By Alistair L Goldsmith

Murray of Polmaise service This was an age of discovery. As the city started to expand, a growing affluence was experienced by the new middle class. This coincided with an expansion of trade with the Old as well as the New World. New foods, initially treated with some suspicion, or as curiosities, began to appear. Apricots, asparagus, beetroot and French beans arrived. The potato, which was to become a staple food, came from the New World about 1570, although it was nearly half a century before it began to establish itself as a common vegetable.

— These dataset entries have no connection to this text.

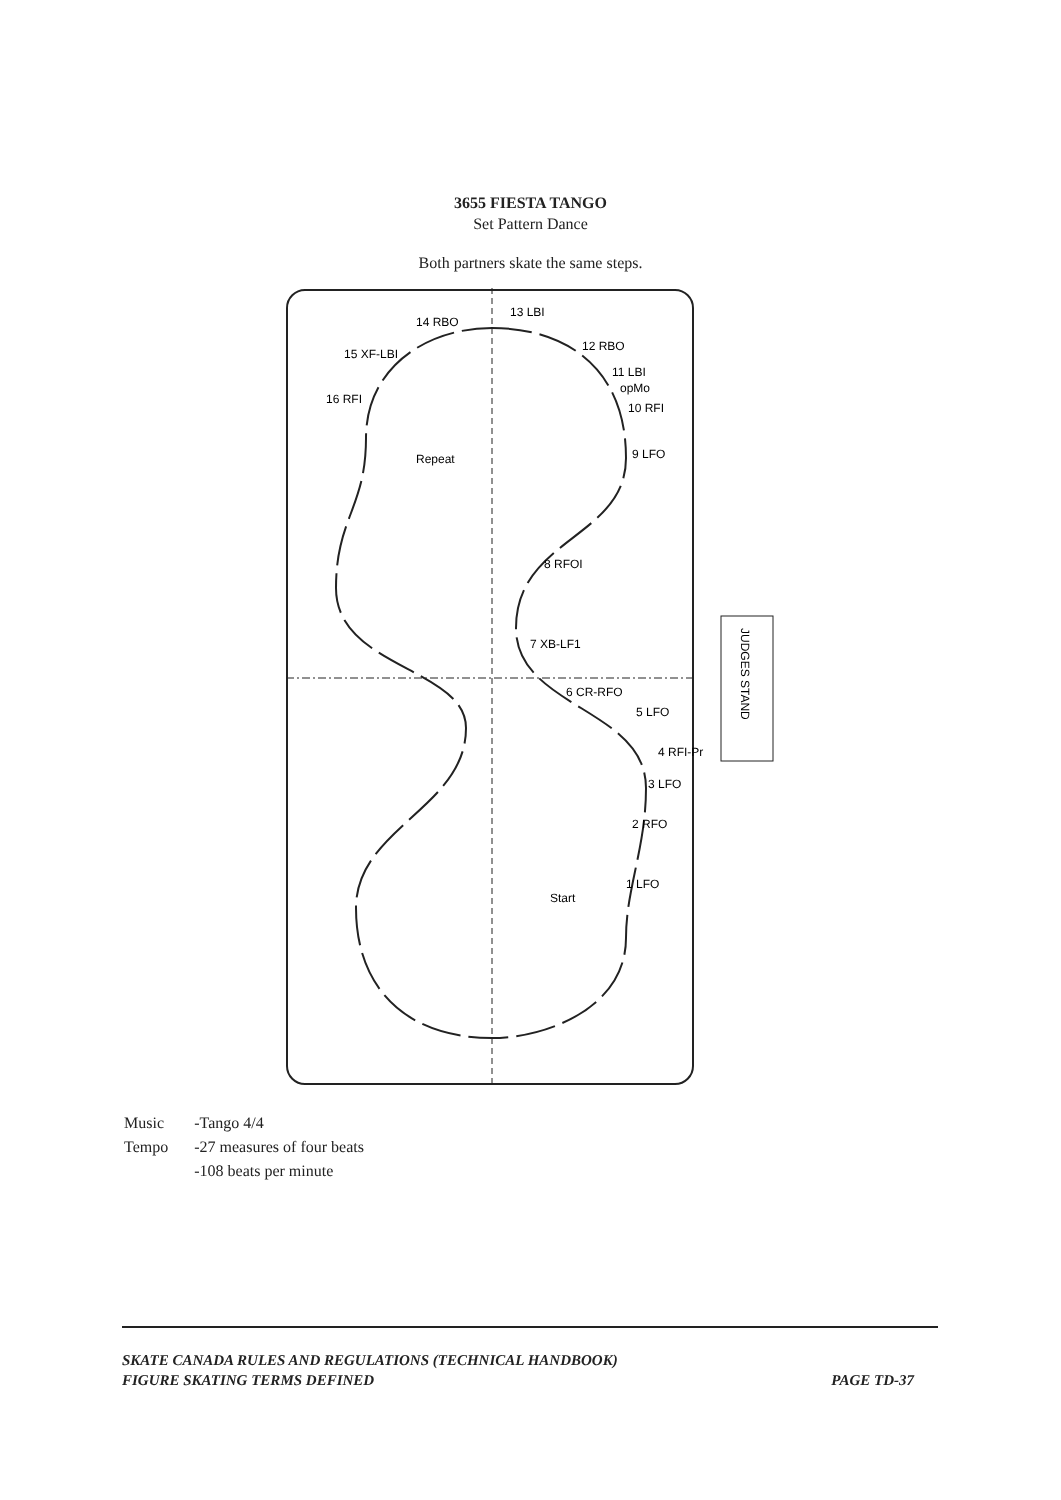3655 FIESTA TANGO
Set Pattern Dance
Both partners skate the same steps.
JUDGES STAND
13 LBI
14 RBO
15 XF-LBI
16 RFI
12 RBO
11 LBI
opMo
10 RFI
9 LFO
Repeat
8 RFOI
7 XB-LF1
6 CR-RFO
5 LFO
4 RFI-Pr
3 LFO
2 RFO
1 LFO
Start
| Music | -Tango 4/4 |
| Tempo | -27 measures of four beats |
| | -108 beats per minute |
PAGE TD-37 SKATE CANADA RULES AND REGULATIONS (TECHNICAL HANDBOOK)
FIGURE SKATING TERMS DEFINED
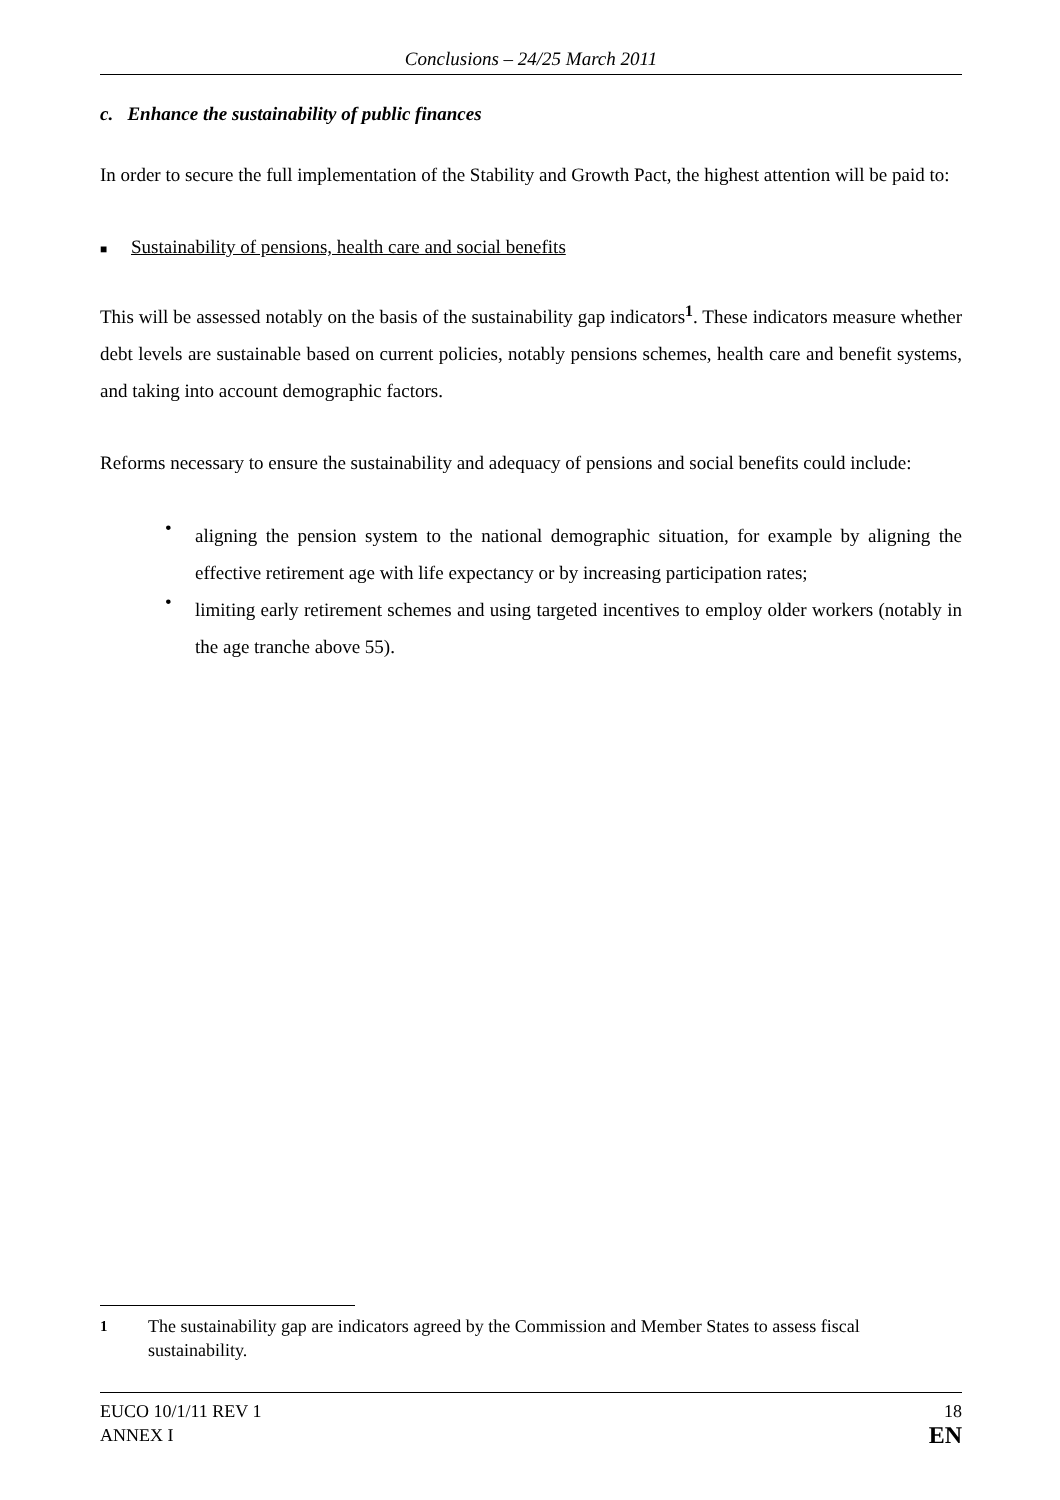Conclusions – 24/25 March 2011
c. Enhance the sustainability of public finances
In order to secure the full implementation of the Stability and Growth Pact, the highest attention will be paid to:
■ Sustainability of pensions, health care and social benefits
This will be assessed notably on the basis of the sustainability gap indicators<sup>1</sup>. These indicators measure whether debt levels are sustainable based on current policies, notably pensions schemes, health care and benefit systems, and taking into account demographic factors.
Reforms necessary to ensure the sustainability and adequacy of pensions and social benefits could include:
•
aligning the pension system to the national demographic situation, for example by aligning the effective retirement age with life expectancy or by increasing participation rates;
•
limiting early retirement schemes and using targeted incentives to employ older workers (notably in the age tranche above 55).
<sup>1</sup> The sustainability gap are indicators agreed by the Commission and Member States to assess fiscal sustainability.
EUCO 10/1/11 REV 1
ANNEX I
18
EN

Delftfield Pottery Turkeys from America and guinea fowl from West Africa were new comestibles in 1600. The scarlet-skinned, lust-provoking "love apple", or tomato, was seen for the first time, although it was not generally available until late in the 19th century. A middle class diet of the 1670s included soup or broth, bread, and meat (including fish and fowl) twice daily. Vegetables in season could be expensive. There was little in the way of milk and eggs. A lot of alcohol was consumed. Fruit was available, and tarts were eaten although puddings were not very popular. For the very rich, those with stores of winter ice had sorbets or water ices. The food of the poor remained much the same as it had been, bread, root vegetables, some meat (mostly pork) and ale.

In 1640 the first teahouse was opened in England. By 1770 tea imports, and the race to be first with the new harvest, had become a national obsession. Although heavily taxed, tea had become established as an important commodity, commercially and domestically. By this time coffee and chocolate were established as important adjuncts to commercial life. Nevertheless they were still beyond the reach of common people for whom ale was the principal drink. By 1715 gin and rum were becoming available in sufficient quantities, and of a quality on occasion superior to the native whisky. Imported fortified wines, including Madeira, Port, French Claret and German Hock added variety to the drinking habits of the rich.